Decennio rosso
- Autore: Massimo Battisaldo e Paolo Margini
- Genere: Romanzi e saggi storici
- Categoria: Narrativa Italiana
- Anno di pubblicazione: 2013
Sofia ha una coscienza politica, un bel nome di battaglia (Anita) e l’età giusta per amare & sparare se capita, come amano & sparano in molti se capita, nell’acceso milieu dei Settanta. Ricordatevi di Sofia perché è una ribelle-tipo di quell’epoca e perché ci torneremo più giù.

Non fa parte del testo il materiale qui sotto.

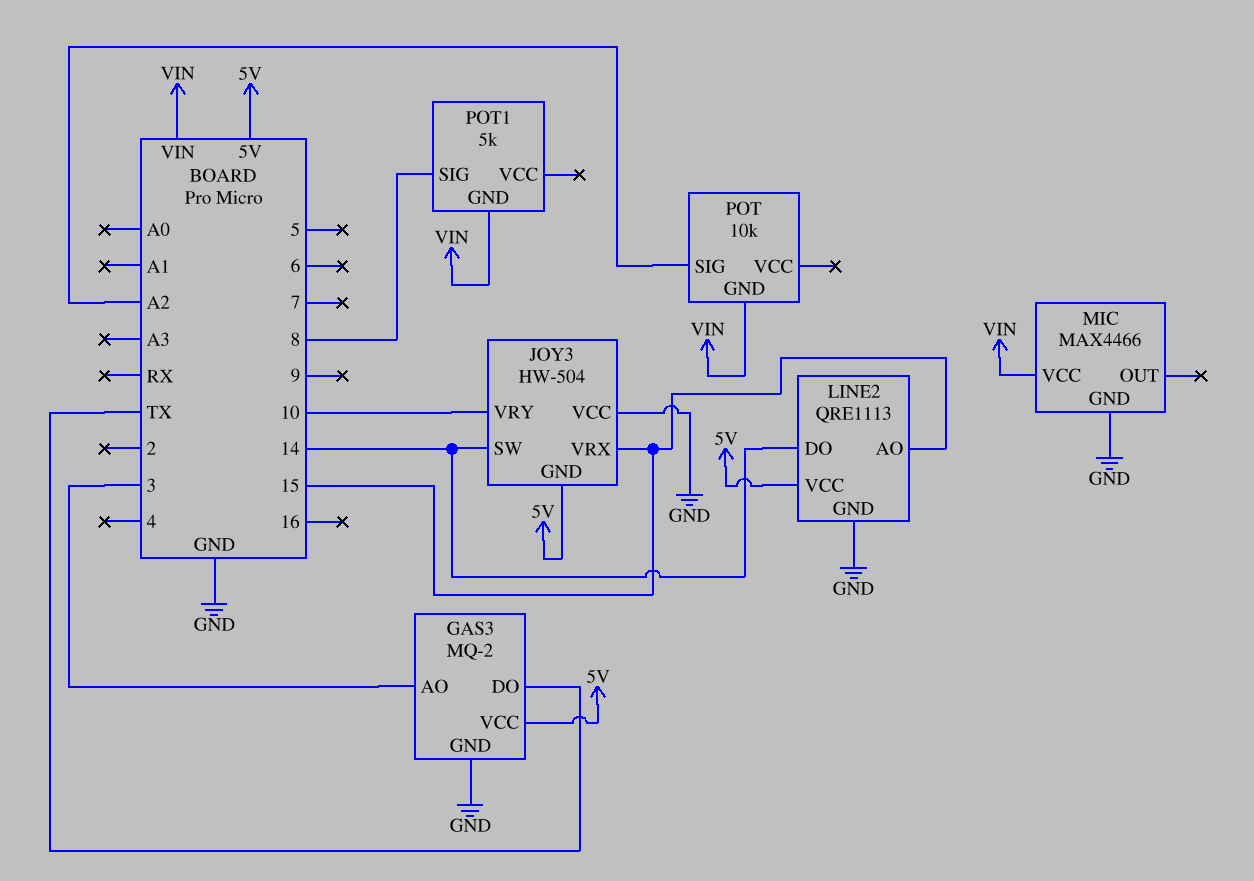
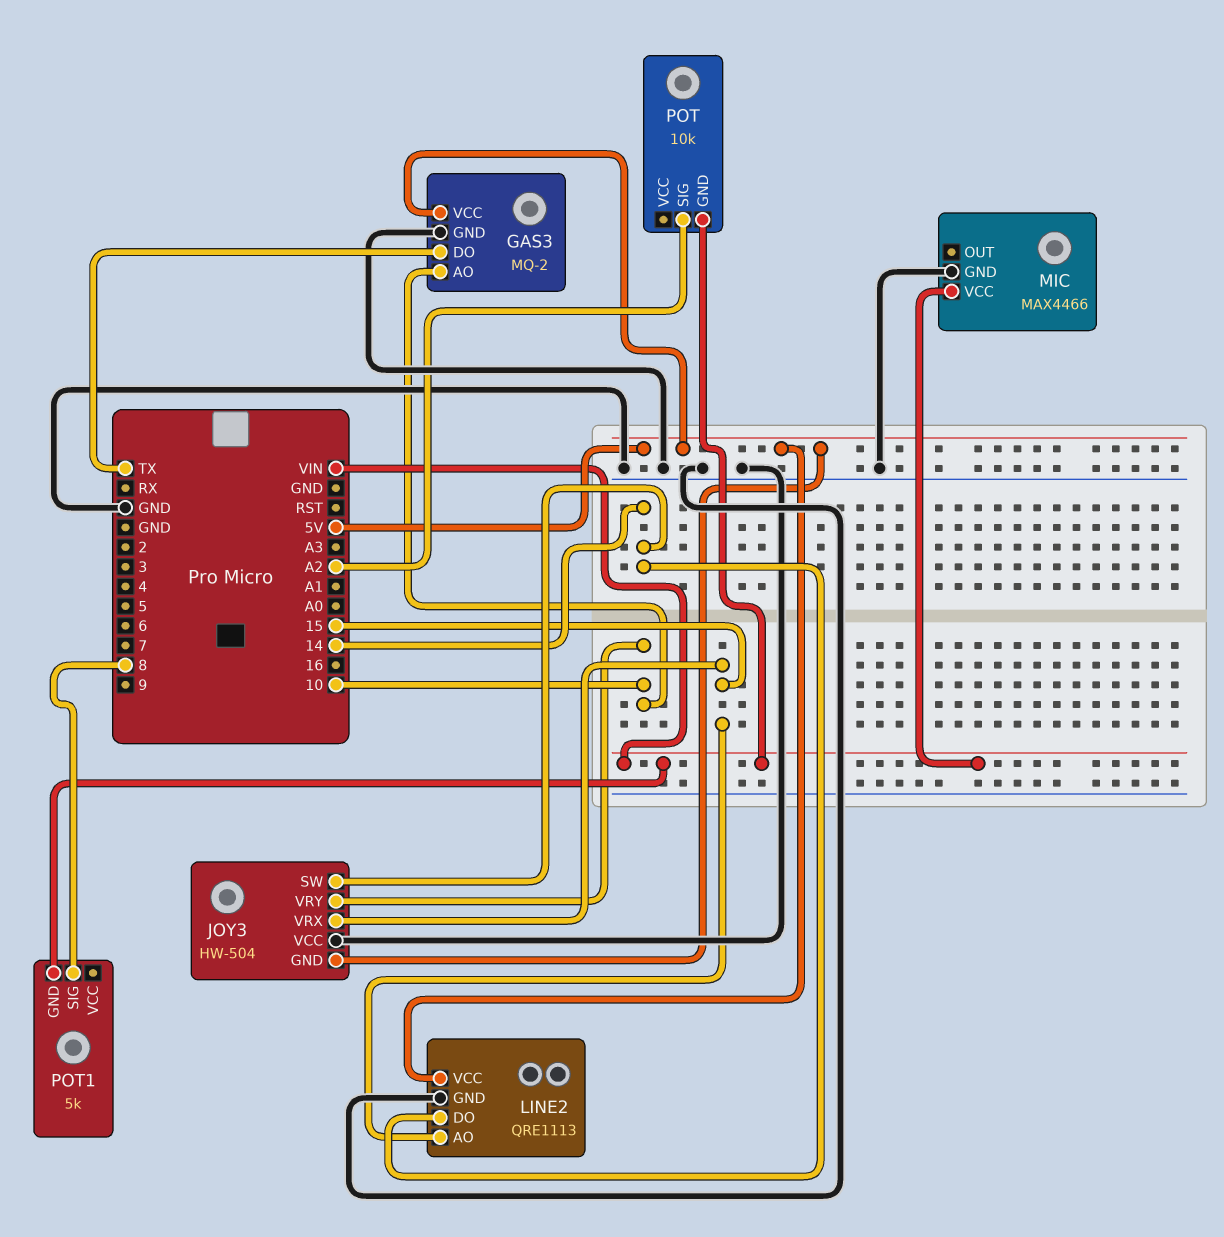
GAS3 pin AO: 3 -> 10

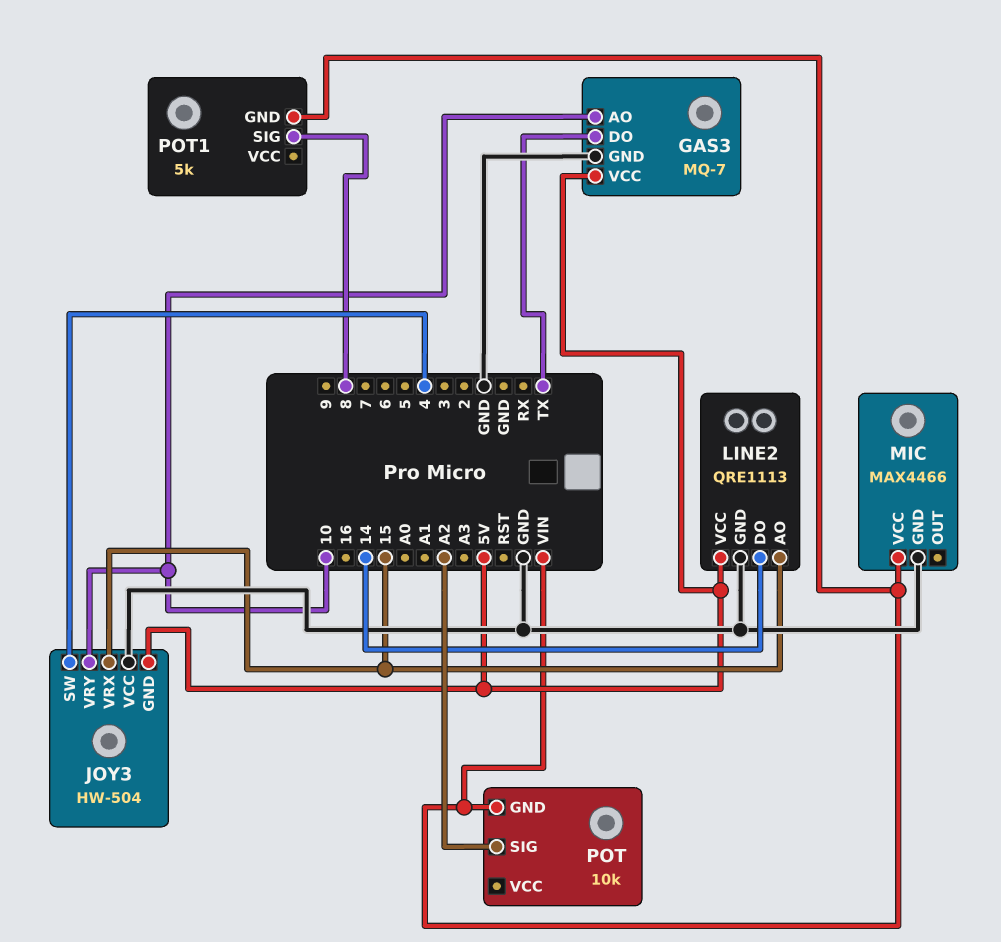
GAS3: MQ-2 -> MQ-7
JOY3 pin SW: 14 -> 4

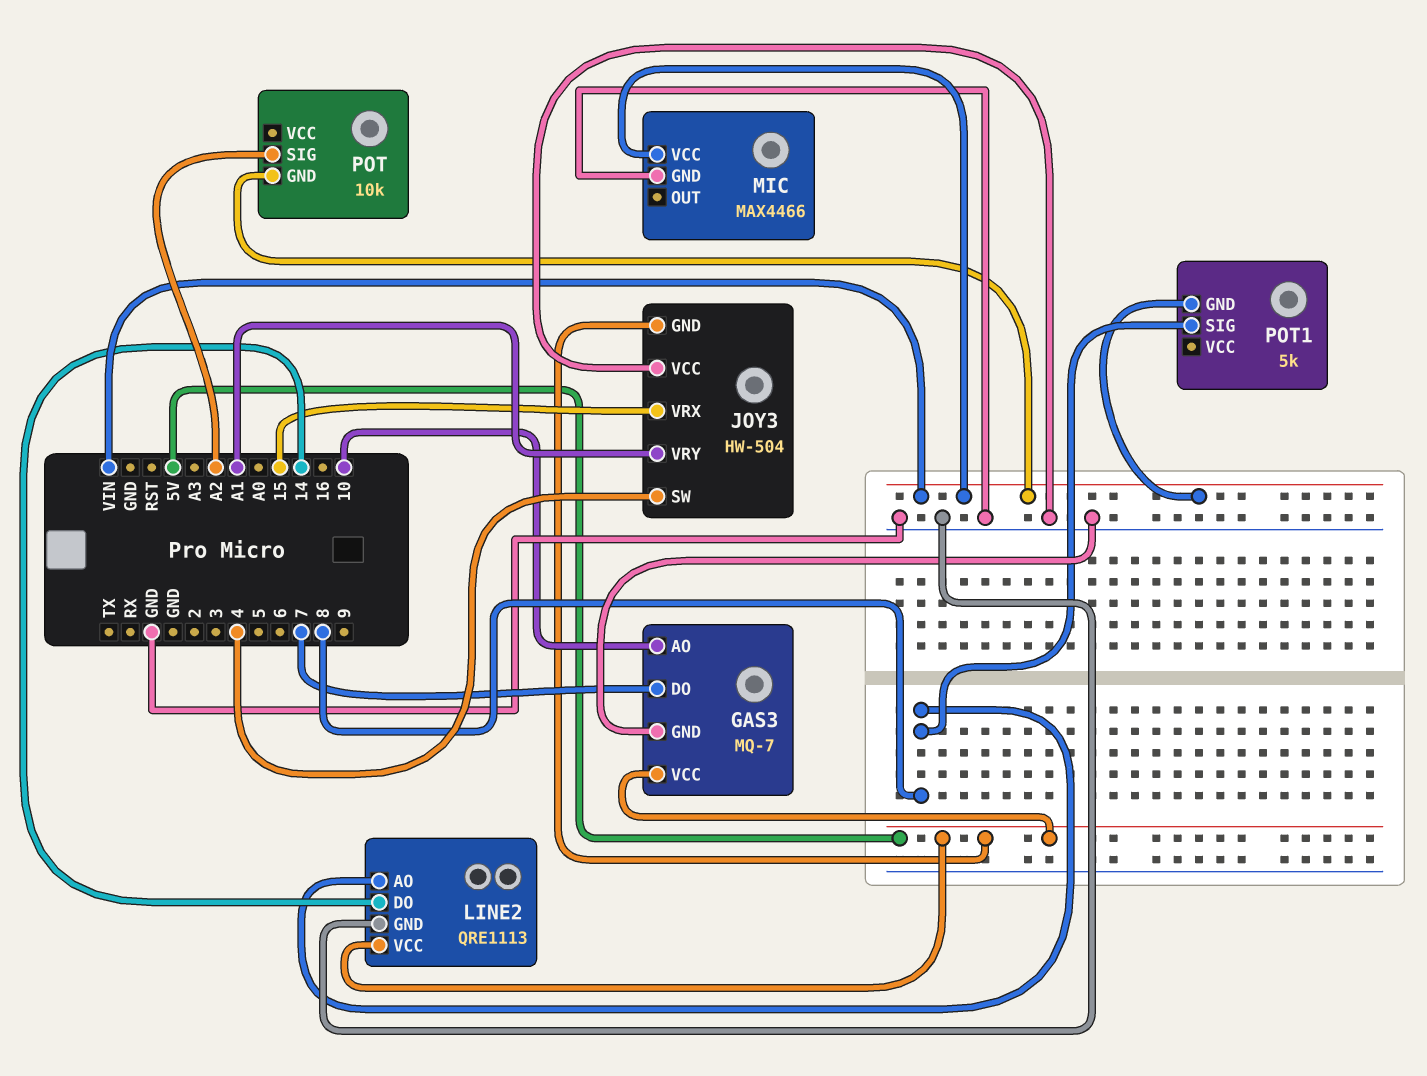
GAS3 pin DO: TX -> 7
JOY3 pin VRY: 10 -> A1
LINE2 pin AO: 15 -> 8

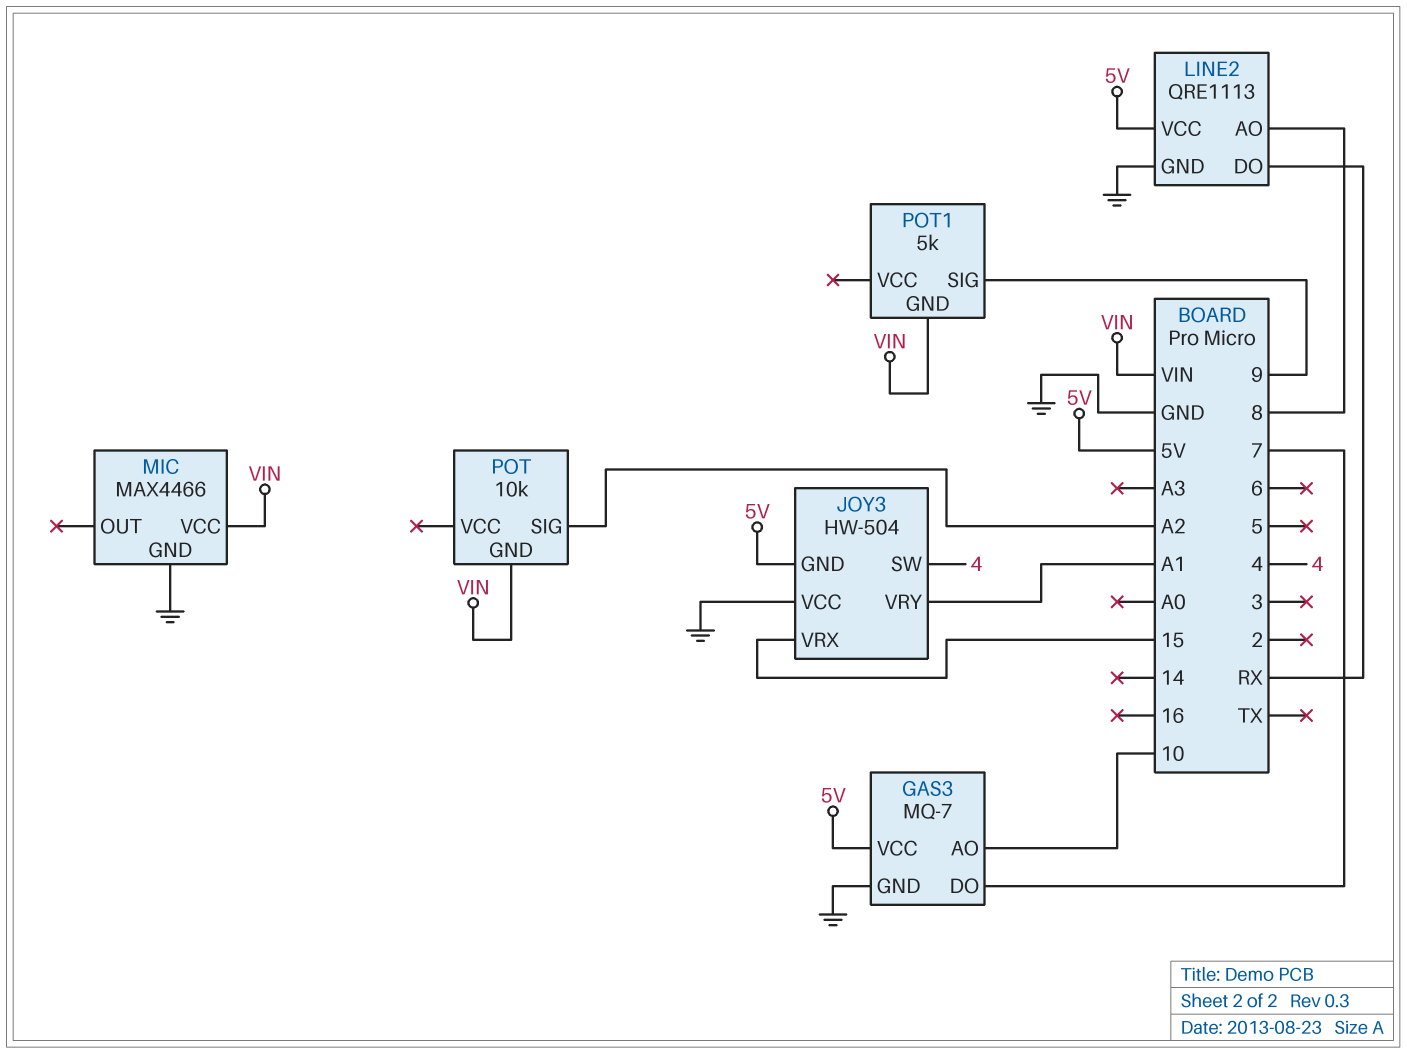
LINE2 pin DO: 14 -> RX
POT1 pin SIG: 8 -> 9

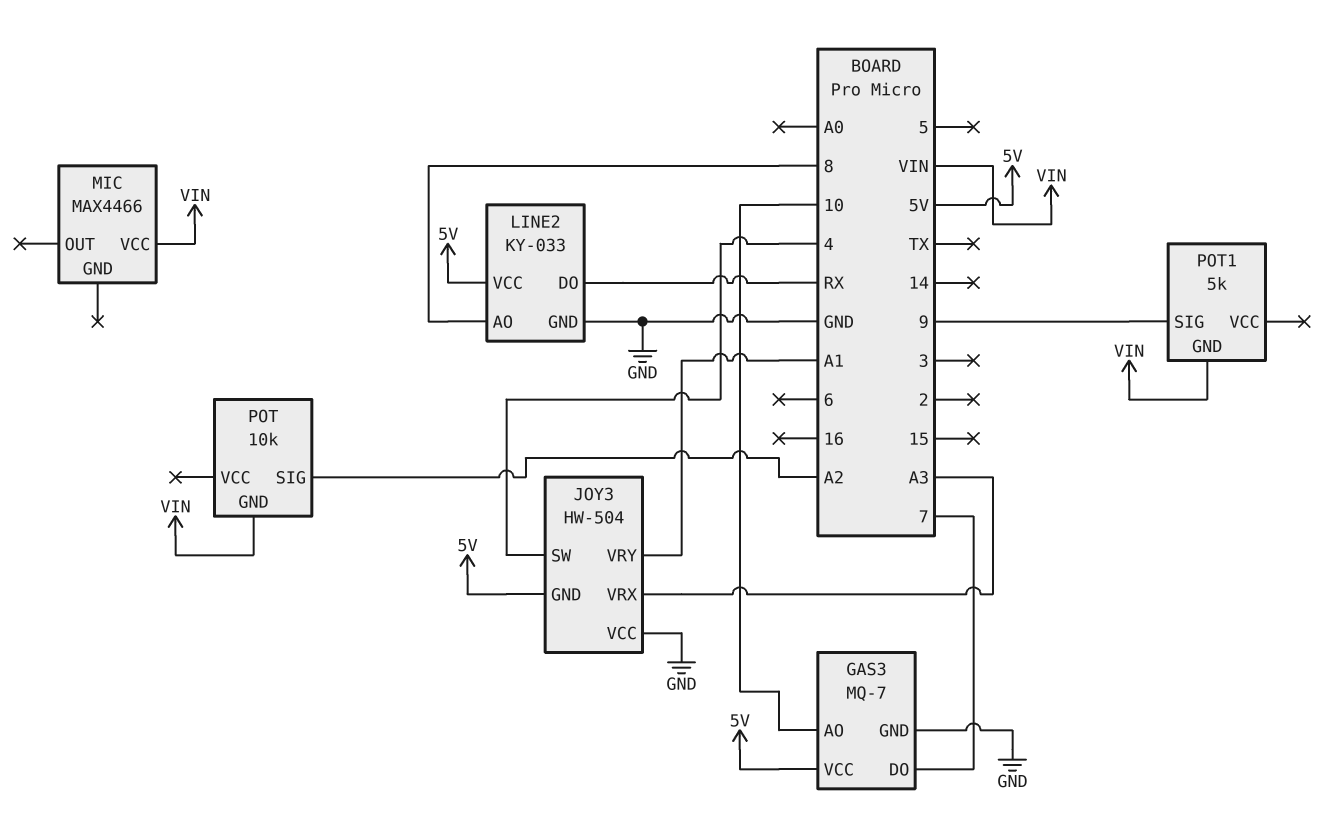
JOY3 pin VRX: 15 -> A3
LINE2: QRE1113 -> KY-033
MIC pin GND: GND -> none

Prima voglio dirvi che lo stereotipo degli “anni di piombo” a posteriori è servito a tanti (saggisti, romanzieri, politici, mezzibusti tv, giornalisti) per evadere sulle cause che li hanno determinati. Come se il livello dello scontro si fosse d’improvviso alzato per partenogenesi (come se uno Stato colluso e un PCI dal canto suo consociativo non c’entrassero affatto), discendente cioè dalla pazzia improvvisa di formazioni armate nel migliore dei mondi possibili. Con un taglio da docu-fiction acuminata, “Decennio rosso” (Edizioni Paginauno, 2013) rivela le ragioni dello scontro, arrivandoci dall’interno di una organizzazione clandestina (Prima Linea).
E il fatto che i suoi autori – Massimo Battisaldo e Paolo Margini – siano stati coinvolti nei rivoli della lotta (militante delle Formazioni Comuniste Combattenti il primo, di Prima Linea il secondo), non è decisivo quanto risultano la prospettiva imparziale e la struttura narrativa del romanzo.
Contiguo al percorso di formazione (politica, sentimentale, umana) di Sofia-Anita (ci siamo tornati, un’eroina letteraria per la quale patteggi, che non si dimentica) gravita il macrocosmo esemplare – storia e contro-storia – della gioventù post-movimentista del decennio rosso. Un collettivo allargato, impegnato, illuso, perso (ma in buona parte anche ritrovato) tra picchetti antelucani, espropri proletari, dibattiti, covi, scontri di piazza, incendi di fabbriche, clandestinità, botte prese e date, il famigerato Parco Lambro del 76, femminismo, gambizzazioni, carcere, l’eco delle prime azioni brigatiste, fino alla chiave di volta dell’omicidio Moro che illividisce la prassi dello scontro, facendo si che nulla sia come prima.
“Decennio rosso” è, in altre parole, un solido romanzo teso, senza la vanagloria stucchevole dei thriller. Il lungo piano sequenza di una stagione senza vincitori né vinti, che ha pagato un prezzo molto caro di vite spezzate, da una parte e l’altra delle forze in campo. Con una differenza sostanziale tra le une e le altre desumibile dalle parole di Rick, a p. 274 del romanzo (ma il lungo monologo-confessione inizia a p. 268 ed è - credetemi - da prendere alla lettera):
“Abbiamo sparato alle divise, ma sono morti gli uomini che c’erano dentro. E se alla fine da sacrifici di questo tipo non è scaturito alcun bene non dico per tanti, ma neanche per pochi, allora restano, per gli anni a venire, solo i buchi in quelle divise conservate dai genitori, dalle vedove e dagli orfani, cui è di poca consolazione sapere che in noi oggi c’è il rimorso. Un rimorso che gli uomini delle istituzioni non hanno mai mostrato per le loro uccisioni : né i politici, mandanti morali della strategia della tensione, né i vertici militari che hanno ordinato le azioni, né gli agenti che le hanno eseguite. Tutti loro si sentivano legittimati dalle divise che indossavano: la divisa dello stato. Ma i loro atti, erano legittimi?”
Anche alla luce del focus utilizzato dagli autori, “Decennio Rosso” è uno dei romanzi più riusciti che mi sia capitato di leggere sul tema della lotta armata. Un romanzo dialettico, al contempo muscolare e poetico. Della cruda poesia dei migliori romanzi-verità e col valore aggiunto dell’intelligenza del saggio non pregiudiziale.